Home price slide loses momentum as new listings tighten

The residential property market continues its downturn but the rate of decline has pulled back. (Jono Searle/AAP PHOTOS) (AAP)

The residential property market continues its downturn but the rate of decline has pulled back sharply.

The monthly home value index released by property data from CoreLogic declined 0.14 per cent over the month - the smallest monthly loss since the Reserve Bank first started hiking interest rates in May last year.

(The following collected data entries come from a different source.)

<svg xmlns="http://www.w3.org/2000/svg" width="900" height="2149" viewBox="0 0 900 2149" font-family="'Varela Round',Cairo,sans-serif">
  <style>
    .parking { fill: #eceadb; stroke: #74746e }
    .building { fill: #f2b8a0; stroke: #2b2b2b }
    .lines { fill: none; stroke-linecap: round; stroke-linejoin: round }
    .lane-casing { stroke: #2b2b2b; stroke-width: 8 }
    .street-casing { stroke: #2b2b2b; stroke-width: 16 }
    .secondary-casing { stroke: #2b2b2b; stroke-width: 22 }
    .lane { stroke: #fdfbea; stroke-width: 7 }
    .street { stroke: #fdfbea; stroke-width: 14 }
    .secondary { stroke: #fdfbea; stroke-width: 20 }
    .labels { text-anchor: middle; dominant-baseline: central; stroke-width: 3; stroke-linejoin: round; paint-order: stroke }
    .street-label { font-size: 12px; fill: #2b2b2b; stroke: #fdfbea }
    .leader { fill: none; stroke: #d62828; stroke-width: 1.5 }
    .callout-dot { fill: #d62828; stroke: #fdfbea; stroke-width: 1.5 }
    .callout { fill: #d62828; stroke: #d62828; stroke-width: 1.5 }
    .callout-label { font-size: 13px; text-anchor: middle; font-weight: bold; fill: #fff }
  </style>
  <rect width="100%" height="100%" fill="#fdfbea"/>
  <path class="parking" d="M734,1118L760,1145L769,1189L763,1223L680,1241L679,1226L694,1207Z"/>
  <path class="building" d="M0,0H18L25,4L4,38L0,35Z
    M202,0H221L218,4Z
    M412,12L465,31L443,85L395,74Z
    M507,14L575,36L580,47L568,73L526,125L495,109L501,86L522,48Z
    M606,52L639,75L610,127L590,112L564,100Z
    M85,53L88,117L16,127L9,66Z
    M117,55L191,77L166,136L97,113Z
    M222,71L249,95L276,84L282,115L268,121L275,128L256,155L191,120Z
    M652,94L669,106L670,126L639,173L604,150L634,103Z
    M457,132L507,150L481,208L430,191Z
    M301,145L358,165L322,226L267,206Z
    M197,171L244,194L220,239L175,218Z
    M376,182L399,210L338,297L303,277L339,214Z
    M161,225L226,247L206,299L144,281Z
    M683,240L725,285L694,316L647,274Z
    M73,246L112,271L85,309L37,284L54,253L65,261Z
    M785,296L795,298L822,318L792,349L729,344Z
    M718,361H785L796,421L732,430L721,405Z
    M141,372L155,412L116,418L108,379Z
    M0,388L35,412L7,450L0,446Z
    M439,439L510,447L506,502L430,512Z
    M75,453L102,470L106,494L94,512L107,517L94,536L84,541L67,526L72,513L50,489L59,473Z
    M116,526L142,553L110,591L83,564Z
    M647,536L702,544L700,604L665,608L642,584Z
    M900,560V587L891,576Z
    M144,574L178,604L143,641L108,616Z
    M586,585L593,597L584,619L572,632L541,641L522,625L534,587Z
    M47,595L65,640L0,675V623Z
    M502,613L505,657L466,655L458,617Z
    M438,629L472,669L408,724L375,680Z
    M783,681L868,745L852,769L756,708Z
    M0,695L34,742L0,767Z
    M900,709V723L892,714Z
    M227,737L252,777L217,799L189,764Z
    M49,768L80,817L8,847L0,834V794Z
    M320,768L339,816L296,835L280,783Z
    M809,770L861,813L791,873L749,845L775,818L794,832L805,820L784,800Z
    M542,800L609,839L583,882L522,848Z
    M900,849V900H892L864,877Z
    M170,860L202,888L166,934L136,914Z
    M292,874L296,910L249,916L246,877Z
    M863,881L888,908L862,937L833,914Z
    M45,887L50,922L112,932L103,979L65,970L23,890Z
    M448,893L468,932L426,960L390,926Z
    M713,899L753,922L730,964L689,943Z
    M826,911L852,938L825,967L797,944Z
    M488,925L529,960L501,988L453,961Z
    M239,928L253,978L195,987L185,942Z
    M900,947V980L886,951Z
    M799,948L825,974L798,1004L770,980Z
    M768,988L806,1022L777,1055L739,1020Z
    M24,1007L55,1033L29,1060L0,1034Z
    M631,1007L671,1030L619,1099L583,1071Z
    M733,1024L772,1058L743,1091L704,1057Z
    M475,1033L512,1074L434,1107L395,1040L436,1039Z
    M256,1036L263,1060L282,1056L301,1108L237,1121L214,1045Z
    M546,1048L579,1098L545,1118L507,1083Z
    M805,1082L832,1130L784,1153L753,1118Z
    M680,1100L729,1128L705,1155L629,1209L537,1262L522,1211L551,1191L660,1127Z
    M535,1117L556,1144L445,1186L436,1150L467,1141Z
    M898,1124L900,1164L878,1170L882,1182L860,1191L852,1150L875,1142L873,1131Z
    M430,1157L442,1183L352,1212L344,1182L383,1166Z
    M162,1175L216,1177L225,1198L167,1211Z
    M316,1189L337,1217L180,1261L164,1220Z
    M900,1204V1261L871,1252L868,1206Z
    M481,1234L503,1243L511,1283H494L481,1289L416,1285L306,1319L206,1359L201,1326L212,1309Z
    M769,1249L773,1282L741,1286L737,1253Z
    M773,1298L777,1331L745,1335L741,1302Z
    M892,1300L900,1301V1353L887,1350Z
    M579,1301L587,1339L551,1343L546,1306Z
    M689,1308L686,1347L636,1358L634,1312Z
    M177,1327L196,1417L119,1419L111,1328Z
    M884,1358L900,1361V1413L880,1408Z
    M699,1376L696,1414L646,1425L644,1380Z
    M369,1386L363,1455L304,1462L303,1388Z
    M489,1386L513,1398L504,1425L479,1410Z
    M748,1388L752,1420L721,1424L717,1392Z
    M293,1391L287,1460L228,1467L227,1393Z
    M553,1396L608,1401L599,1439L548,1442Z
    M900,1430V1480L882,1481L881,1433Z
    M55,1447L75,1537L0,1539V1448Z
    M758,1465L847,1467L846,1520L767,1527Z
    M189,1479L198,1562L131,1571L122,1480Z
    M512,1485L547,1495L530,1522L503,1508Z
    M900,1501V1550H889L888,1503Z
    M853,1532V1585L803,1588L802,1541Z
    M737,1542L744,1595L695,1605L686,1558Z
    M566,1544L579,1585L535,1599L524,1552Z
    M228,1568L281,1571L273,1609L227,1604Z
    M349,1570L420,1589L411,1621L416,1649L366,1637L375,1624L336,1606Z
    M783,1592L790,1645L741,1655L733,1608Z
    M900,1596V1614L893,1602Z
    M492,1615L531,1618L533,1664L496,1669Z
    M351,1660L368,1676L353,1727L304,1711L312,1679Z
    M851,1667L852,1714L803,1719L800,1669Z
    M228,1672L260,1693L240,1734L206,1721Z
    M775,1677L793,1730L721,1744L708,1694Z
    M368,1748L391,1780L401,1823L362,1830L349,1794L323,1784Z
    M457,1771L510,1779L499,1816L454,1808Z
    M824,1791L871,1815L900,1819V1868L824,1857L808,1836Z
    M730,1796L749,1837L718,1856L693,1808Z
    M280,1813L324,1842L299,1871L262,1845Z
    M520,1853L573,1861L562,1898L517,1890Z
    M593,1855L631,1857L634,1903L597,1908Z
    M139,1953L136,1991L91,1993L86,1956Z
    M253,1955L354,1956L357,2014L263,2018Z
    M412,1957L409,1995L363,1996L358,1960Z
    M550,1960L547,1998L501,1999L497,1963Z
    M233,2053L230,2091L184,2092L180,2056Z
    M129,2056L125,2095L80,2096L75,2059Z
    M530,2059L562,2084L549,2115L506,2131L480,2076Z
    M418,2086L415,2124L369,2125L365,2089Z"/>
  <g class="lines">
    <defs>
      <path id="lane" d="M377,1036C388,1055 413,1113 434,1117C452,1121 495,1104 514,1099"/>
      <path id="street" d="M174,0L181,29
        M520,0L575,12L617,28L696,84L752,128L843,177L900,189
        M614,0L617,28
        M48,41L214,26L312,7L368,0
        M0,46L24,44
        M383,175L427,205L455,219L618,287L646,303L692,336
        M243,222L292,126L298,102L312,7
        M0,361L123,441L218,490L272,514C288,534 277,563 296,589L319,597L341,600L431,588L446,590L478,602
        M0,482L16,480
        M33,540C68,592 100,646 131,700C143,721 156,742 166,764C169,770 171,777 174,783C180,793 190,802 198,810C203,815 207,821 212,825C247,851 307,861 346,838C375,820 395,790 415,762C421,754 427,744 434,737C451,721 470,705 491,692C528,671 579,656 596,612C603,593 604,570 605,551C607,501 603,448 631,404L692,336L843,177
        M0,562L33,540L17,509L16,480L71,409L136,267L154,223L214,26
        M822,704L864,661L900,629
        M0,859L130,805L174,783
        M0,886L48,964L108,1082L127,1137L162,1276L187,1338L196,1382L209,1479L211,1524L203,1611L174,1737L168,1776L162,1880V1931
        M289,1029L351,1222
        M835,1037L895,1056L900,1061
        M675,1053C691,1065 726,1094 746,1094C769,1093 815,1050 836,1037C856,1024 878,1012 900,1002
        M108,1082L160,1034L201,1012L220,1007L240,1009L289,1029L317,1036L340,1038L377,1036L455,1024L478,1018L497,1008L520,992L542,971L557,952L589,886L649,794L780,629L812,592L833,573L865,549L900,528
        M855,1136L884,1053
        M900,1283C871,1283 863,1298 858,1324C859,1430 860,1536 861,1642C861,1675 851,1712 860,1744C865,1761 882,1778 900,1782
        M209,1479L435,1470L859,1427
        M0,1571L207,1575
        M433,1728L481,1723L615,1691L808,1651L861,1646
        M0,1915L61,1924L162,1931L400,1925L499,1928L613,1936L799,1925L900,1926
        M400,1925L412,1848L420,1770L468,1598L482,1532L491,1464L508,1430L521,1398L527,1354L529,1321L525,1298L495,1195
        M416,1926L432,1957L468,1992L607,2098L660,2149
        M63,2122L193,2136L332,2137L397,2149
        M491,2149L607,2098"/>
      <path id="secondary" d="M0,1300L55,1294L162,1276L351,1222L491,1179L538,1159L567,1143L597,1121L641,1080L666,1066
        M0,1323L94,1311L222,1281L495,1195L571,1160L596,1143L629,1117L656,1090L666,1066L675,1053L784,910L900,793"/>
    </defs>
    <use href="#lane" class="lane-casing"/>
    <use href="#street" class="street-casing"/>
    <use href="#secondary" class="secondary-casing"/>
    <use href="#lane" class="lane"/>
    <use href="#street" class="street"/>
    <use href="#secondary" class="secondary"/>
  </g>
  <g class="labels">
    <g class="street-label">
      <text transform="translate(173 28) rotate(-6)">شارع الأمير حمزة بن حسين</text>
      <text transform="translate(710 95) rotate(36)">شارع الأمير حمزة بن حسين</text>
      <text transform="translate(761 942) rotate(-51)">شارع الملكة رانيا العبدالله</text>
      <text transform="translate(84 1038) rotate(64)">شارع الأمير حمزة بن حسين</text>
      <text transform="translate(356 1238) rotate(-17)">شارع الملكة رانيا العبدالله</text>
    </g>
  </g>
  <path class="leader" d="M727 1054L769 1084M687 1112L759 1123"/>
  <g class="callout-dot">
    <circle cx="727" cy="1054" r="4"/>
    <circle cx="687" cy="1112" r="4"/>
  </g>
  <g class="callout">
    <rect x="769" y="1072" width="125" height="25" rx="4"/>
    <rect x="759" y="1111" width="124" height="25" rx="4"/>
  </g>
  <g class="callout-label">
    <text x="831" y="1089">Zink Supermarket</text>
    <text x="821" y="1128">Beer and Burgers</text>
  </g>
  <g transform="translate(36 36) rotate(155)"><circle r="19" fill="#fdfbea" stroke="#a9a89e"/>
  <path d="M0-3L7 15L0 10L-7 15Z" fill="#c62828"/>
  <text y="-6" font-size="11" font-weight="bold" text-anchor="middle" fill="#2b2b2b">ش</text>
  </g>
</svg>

CoreLogic's research director Tim Lawless said consistently low numbers of new homes listed for sale and rising auction clearance rates were insulating home prices.

"The past four weeks have seen the flow of new capital city listings tracking 17 per cent lower than a year ago and 11.9 per cent below the previous five-year average," Mr Lawless said.

Across the capital cities, Sydney home values recorded the only uplift, rising 0.3 per cent.

But the easing rate of decline was evident across the board, with Darwin the only capital city to record a steeper monthly fall over the month.

Regional home values fell 0.3 per cent and faster than the 0.1 per cent decline across combined capitals, although the lift in Sydney home values largely accounted for this difference.

Overall, rest-of-state regions were still performing the same or better than their capital cities.

Mr Lawless said it was hard to say if the market was bottoming out or if this was "the eye of the storm".

"Considering the Reserve Bank of Australia's move to a more hawkish stance at the February board meeting, along with an expectation for a weaker economic performance and a loosening in labour markets, there is a good chance this reprieve in the housing downturn could be short-lived," Mr Lawless said.

A second measure of movements in the residential property market from PropTrack also showed the downturn stalling.

The index has also reported an easing pace of decline in recent months and has returned a 0.18 uptick in home prices in February.

PropTrack senior economist Eleanor Creagh agreed it was too early to call the end of the downturn.

"The constrained level of properties available for sale is 'putting a floor' under home prices and has concentrated buyer demand," she said.

"The longevity and depth of the current downturn will be influenced by the level of supply, as well as the trajectory of interest rates, in the months ahead."

Westpac economists expect the housing market correction to continue into 2023 as further monetary policy tightening flows through.

However, economist Matthew Hassan said the expected uptick in migration and subdued levels of new construction would likely support prices in coming years

The bank's economists expect dwelling prices to decline another eight per cent nationally in 2023 before lifting two per cent in 2024.